— Begin Extract —

Due to its simplicity, researchers are tempted also in finding p values by the bootstrap. Often a bad idea:
- Almost always, permutation tests are the way to go if we do not trust classic tests. An exception is when the observations cannot be assumed to be exchangable under the null, e.g. in a two-sample t-test situation with unequal variances.

- Often, classic tests (e.g. Welch's two-sample t test) are quite robust even to clear violations of assumptions.

- They think the bootstrap is a small sample technique where in fact its validity is usually only known in Asymptotica.

- **They do it wrongly**. 

What do I mean by the last bullet point? Look at the following algorithm:

1. Calculate original value of the test statistic $T_0$

2. Draw $B$ boostrap samples

3. For each bootstrap sample, calculate the test statistic $T_i$. The values $T_1, ..., T_B$ form the (boostrap) sampling distribution used in subsequent steps.

4. Calculate the proportion $\hat p$ of values in $T_1, ..., T_B$ at least as large as $T_0$. In a two-sided setting, the p value is $2 \cdot \min\{\hat p, 1-\hat p\}$.

My completely unqualified guess is that 80% of all bootstrap p values are calculated like this. The problem is hidden in Step 3 and we need to modify just this step: The boostrap sampling distribution is centered approximately around $T_0$ instead of 0 (or whatever value is associated with the null hypothesis). This is not what we need. Remember that p values are derived from sampling distributions *under the null hypothesis*. The trick is to modify the sample in Step 3 to make the null hypothesis hold. This is not always easy but in a two-sample t test setting, you would just subtract the group means from each value to end up with two samples with equal mean (0). Similar in a k-sample comparison setting: just subtract the location estimate of interest from each sample. 

An excellent reference is [Boos & Brownie (1988)](https://pdfs.semanticscholar.org/ba4e/96f388ee8fc03e78779ba1d1a303174e420c.pdf):

- It explains in detail how to find p values by the bootstrap
- It uses awesome tricks in Monte-Carlo simulation
- It compares performance of different two- and k-sample tests under different settings

We will focus now on the comparison of two means. Different test statistics can be used, e.g.

— End Extract —
— Begin Data records —

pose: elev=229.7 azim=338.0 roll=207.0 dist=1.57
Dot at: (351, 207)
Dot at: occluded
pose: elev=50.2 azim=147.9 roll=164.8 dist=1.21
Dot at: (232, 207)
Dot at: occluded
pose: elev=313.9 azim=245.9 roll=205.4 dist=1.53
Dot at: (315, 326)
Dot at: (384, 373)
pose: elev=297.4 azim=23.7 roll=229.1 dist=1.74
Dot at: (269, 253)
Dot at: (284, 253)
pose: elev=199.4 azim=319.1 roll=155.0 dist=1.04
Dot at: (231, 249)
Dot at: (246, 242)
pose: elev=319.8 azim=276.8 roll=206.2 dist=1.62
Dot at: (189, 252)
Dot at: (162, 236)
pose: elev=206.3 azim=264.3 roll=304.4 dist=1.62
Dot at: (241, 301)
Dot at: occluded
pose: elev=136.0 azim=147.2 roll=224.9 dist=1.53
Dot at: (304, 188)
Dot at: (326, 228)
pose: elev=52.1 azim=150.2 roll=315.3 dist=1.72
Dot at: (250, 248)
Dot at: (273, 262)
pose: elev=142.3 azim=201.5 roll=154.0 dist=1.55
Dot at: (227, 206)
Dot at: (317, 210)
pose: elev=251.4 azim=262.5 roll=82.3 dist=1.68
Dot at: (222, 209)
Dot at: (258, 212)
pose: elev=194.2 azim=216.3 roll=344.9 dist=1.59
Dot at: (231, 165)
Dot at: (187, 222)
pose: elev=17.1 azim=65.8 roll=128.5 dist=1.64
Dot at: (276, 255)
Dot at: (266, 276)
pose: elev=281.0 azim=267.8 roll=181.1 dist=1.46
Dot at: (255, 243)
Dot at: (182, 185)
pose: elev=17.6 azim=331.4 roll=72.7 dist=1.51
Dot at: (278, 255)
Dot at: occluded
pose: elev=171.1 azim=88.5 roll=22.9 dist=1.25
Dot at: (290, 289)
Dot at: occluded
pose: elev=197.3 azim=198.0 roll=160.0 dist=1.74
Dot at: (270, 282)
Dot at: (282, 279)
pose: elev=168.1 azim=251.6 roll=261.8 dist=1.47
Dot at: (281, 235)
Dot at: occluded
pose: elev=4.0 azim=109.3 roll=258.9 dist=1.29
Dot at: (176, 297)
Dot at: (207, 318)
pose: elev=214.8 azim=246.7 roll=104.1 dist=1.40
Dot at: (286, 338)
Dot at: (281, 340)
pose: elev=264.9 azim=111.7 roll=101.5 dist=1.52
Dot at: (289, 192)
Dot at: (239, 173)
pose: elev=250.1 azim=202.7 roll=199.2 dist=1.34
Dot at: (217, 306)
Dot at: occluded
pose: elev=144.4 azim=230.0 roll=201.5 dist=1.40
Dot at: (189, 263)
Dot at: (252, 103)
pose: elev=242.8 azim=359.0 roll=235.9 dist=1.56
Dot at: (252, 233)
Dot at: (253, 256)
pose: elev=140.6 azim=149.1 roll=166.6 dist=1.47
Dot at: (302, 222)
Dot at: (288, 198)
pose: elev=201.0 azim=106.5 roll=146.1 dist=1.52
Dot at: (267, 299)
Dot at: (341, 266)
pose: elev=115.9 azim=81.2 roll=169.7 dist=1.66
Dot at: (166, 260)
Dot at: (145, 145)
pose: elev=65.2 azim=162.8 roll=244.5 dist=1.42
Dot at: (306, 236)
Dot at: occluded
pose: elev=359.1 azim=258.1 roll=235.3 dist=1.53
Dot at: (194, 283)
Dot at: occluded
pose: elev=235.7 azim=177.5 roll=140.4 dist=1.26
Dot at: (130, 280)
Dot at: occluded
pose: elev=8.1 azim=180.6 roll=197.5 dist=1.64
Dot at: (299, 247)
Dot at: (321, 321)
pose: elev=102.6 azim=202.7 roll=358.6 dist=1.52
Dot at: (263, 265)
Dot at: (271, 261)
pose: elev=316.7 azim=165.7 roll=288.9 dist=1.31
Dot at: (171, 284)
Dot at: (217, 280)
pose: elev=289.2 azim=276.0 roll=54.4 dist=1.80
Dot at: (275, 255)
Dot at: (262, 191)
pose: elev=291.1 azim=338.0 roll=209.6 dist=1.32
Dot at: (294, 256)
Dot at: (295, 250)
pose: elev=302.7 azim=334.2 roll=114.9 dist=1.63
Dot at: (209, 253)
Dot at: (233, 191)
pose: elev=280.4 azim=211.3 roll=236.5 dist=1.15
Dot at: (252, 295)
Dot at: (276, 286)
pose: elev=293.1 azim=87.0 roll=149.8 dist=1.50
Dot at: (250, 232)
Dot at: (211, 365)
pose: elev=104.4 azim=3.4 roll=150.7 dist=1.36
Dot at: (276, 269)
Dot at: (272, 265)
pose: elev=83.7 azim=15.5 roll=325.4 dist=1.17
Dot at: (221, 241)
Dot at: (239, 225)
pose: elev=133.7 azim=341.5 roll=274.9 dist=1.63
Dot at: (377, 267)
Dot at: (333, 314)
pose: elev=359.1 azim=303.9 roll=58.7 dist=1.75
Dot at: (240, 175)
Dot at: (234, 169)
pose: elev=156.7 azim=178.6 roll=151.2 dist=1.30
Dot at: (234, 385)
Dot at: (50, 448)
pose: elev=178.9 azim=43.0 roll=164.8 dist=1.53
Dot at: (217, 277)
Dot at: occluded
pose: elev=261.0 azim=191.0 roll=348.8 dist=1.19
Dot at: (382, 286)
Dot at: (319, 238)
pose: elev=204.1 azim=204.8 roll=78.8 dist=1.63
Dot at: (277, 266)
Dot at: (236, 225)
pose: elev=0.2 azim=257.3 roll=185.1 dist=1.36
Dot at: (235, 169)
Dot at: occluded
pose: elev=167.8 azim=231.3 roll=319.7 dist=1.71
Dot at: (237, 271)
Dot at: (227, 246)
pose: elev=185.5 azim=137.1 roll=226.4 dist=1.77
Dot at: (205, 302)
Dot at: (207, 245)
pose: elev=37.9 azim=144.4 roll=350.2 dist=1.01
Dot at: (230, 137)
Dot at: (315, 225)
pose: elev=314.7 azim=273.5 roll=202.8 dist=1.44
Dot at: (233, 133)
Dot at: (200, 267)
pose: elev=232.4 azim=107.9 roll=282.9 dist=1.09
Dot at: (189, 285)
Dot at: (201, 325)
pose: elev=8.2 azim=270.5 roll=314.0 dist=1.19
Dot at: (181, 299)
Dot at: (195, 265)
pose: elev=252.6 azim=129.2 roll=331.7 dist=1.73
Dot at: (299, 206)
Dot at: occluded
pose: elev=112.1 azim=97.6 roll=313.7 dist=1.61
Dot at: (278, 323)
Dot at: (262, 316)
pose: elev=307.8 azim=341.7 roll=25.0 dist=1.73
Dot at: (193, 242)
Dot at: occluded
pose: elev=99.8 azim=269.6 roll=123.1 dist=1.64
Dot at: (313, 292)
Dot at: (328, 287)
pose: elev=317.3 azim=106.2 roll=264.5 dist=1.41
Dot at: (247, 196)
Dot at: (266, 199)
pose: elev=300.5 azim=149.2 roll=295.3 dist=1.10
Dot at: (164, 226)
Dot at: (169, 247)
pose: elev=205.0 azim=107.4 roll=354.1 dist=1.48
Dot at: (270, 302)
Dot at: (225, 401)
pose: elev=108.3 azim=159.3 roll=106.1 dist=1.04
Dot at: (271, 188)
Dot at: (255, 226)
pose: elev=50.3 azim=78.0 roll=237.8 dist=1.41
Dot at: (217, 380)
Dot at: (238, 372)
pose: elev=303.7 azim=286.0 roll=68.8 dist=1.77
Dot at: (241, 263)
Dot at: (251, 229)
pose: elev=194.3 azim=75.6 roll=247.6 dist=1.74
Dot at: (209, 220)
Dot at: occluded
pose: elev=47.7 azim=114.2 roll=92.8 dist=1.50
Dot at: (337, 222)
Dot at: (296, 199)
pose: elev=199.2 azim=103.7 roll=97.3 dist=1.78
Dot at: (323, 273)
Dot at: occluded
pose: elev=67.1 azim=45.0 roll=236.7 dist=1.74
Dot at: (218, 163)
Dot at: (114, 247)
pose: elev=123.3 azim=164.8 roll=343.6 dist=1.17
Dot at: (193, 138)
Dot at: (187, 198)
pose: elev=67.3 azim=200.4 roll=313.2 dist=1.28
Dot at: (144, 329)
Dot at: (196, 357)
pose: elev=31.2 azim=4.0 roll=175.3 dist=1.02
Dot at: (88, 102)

— End Data records —

▶ [Requirement] Transcribe everything in the bootstrap p value text from "An excellent reference" down to "be used, e.g.".

▶ [Result]
An excellent reference is [Boos & Brownie (1988)](https://pdfs.semanticscholar.org/ba4e/96f388ee8fc03e78779ba1d1a303174e420c.pdf):

- It explains in detail how to find p values by the bootstrap
- It uses awesome tricks in Monte-Carlo simulation
- It compares performance of different two- and k-sample tests under different settings

We will focus now on the comparison of two means. Different test statistics can be used, e.g.